##### Provided material

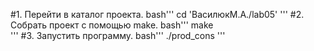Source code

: #1. Перейти в каталог проекта.
bash'''
    cd 'ВасилюкМ.А./lab05'
    '''
#2. Собрать проект с помощью make.
   bash'''
    make  
    '''
#3. Запустить программу.
 bash'''
 ./prod_cons
 '''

##########

Instructions to follow. Output the source text from every record above verbatim, line for line, and leave out the pictures.

Expected output.
Source code

: #1. Перейти в каталог проекта.
bash'''
    cd 'ВасилюкМ.А./lab05'
    '''
#2. Собрать проект с помощью make.
   bash'''
    make  
    '''
#3. Запустить программу.
 bash'''
 ./prod_cons
 '''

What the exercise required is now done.